ULWELLINGS’ STABLE TAKING ON A NEW LOOK

Silver Magna wins Frances Genter Stakes
Silver Magna wins Frances Genter Stakes

BY JIM WELLS

A simple question posed to Al Ulwelling on Friday opened up a whole new line of discussion. He and his dad, Bill, were the champion owners in 2014, their third title overall. Only a single win separates them from Midwest Thoroughbreds at this juncture of the current meet.

Thus, Al was asked if the Ulwellings were prepared to go all out once more in the quest for a fourth title. “Actually, I would prefer to have the money over the wins,” Al said.

The Ulwellings, for anyone not familiar with them or their stable, are shifting their focus, trying to improve their stock to exclusively allowance and stakes horses. They are stressing quality instead of quantity as they move more heavily into breeding their own horses.

Many of them, it turns out, will be Louisiana-breds; as Al explained, the Louisiana breeding program has many attractive features. And, as it turns out, the late Cam Casby, a Canterbury Park Hall of Fame breeder, introduced them to the concept. “She pointed out all of its good points and bad points,” Ulwelling added.

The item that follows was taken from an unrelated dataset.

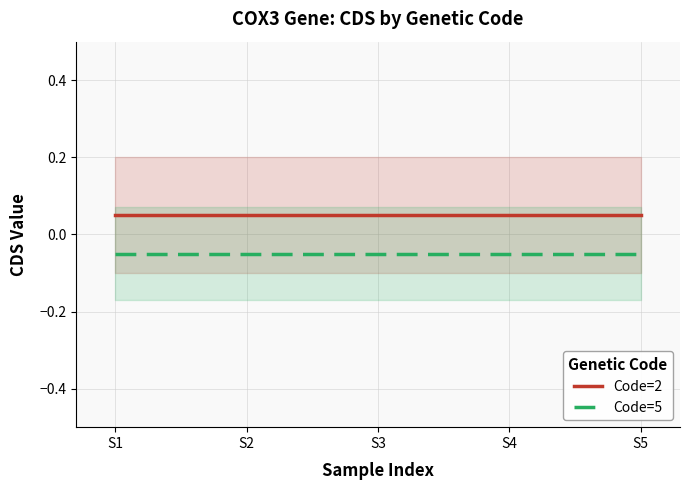

How many lines are shown in the chart?

2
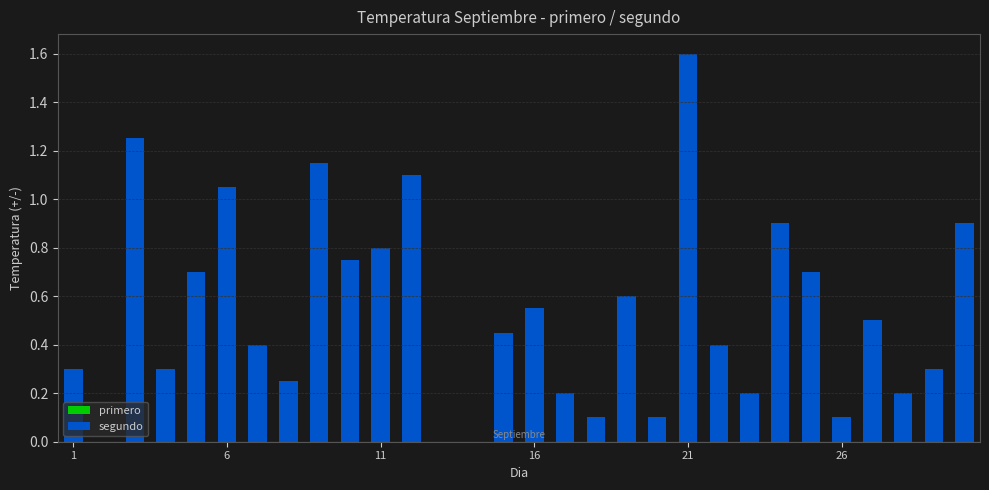

What are all the series names shown in the legend?

primero, segundo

An attractive feature, Al stated, was that breeders of a horse in Louisiana  collect substantial percentages of earnings on in-state and out-of-state races long after a horse has been claimed. Minnesota breeders collect a much smaller percentage on in-state races and nothing at all on out-of-state races in such cases.

“Cam had been studying that for some time,” Al said. “She really was responsible for getting us into the Louisiana program.”

There is more to that relationship. The Ulwellings invested in Casby’s Wind Chill Factor, a proven winner, weeks before the breeder’s death. “Cam had kept 10 percent of the horse that we had to purchase through her estate,” Al said.

The groundwork had been laid for a shift in stable plans, however.

“Cam had given us the ins and outs of the Louisiana program,” Al added. “All the plusses and minuses.”

At the same time, the Ulwellings will continue to breed horses in Minnesota and enjoy nothing more than watching their horses run at Canterbury.

Take the $60,000 Frances Genter Stakes on July 4, for instance. Al watched enthusiastically as the Ulwellings’ Silver Magna, the first homebred from their stable to make it to the track, ignited at the head of the stretch and overtook 1-5 favorite Shaboom. Adding to the story was an additional factor. Magna’s mother, Silver Spree, was the first horse claimed by the Ulwellings, from a race at Remington Park. Her daughter’s win has a special place in whatever legacy the stable produces in the years to come.

“Having a homebred win a race like that was the most exciting thing I’ve experienced,” Al said at the time.

There was a story within a story in this instance.

Silver Magna’s mother died a couple of months after Silver’s birth. Silver Magna was then bottle-fed and nursed by Ulwelling’s wife, Gabriella, and daughter Hunter at their farm near Elk River.

The family figured that without a mother, Silver Magna could use some companionship, so they bought another baby “to hang out with here while they were weanlings.”

Silver Magna needed additional care after picking up a virus, and the Ulwelling women went to work. A bond, theretofore unparalleled, was established between the family and their filly.

It is a lasting bond, according to Al, best illustrated whenever they pay a visit to trainer Mike Biehler. “Whenever we walk into Mike’s barn and she hears my wife and daughter’s voices, she immediately stops whatever it is she is doing.”

Clearly, the shift to “economic racing” for the Ulwellings has not eliminated the emotional connection altogether.